## What to produce:
This exercise asks for a copy of each line in the records below with the word "Book" in it.

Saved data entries
_ _ _
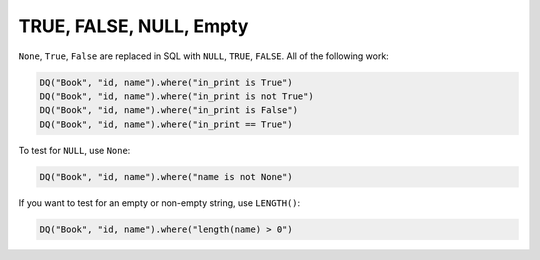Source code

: TRUE, FALSE, NULL, Empty
------------------------

``None``, ``True``, ``False`` are replaced in SQL with ``NULL``,
``TRUE``, ``FALSE``. All of the following work:

.. code:: python

   DQ("Book", "id, name").where("in_print is True")
   DQ("Book", "id, name").where("in_print is not True")
   DQ("Book", "id, name").where("in_print is False")
   DQ("Book", "id, name").where("in_print == True")

To test for ``NULL``, use ``None``:

.. code:: python

   DQ("Book", "id, name").where("name is not None")
   
If you want to test for an empty or non-empty string, use ``LENGTH()``:

.. code:: python

   DQ("Book", "id, name").where("length(name) > 0")


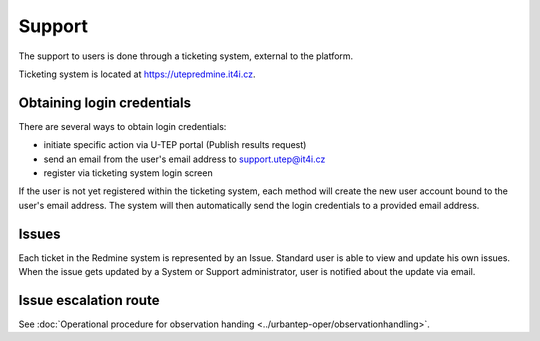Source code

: Support
=======

The support to users is done through a ticketing system, external to the platform.

Ticketing system is located at https://utepredmine.it4i.cz.

.. figure:: ../includes/redmine_login.png
	:align: center
	:scale: 50%
	:figclass: img-container-border

Obtaining login credentials
---------------------------

There are several ways to obtain login credentials:

- initiate specific action via U-TEP portal (Publish results request)
- send an email from the user's email address to support.utep@it4i.cz
- register via ticketing system login screen

If the user is not yet registered within the ticketing system, each method will create the new user account bound to the user's email address. The system will then automatically send the login credentials to a provided email address.

.. figure:: ../includes/redmine_email.png
	:align: center
	:scale: 50%
	:figclass: img-container-border

Issues
------
Each ticket in the Redmine system is represented by an Issue. Standard user is able to view and update his own issues. When the issue gets updated by a System or Support administrator, user is notified about the update via email.  

.. figure:: ../includes/redmine_issues.png
	:align: center
	:scale: 50%
	:figclass: img-container-border

.. figure:: ../includes/redmine_detail.png
	:align: center
	:scale: 50%
	:figclass: img-container-border

.. req:: TS-ICD-140
	:show:

	This section describes how the user can access issues tracking from the geobrowser.
	
Issue escalation route
----------------------
See :doc:`Operational procedure for observation handing <../urbantep-oper/observationhandling>`.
_ _ _
## Answer to the exercise:
   DQ("Book", "id, name").where("in_print is True")
   DQ("Book", "id, name").where("in_print is not True")
   DQ("Book", "id, name").where("in_print is False")
   DQ("Book", "id, name").where("in_print == True")
   DQ("Book", "id, name").where("name is not None")
   DQ("Book", "id, name").where("length(name) > 0")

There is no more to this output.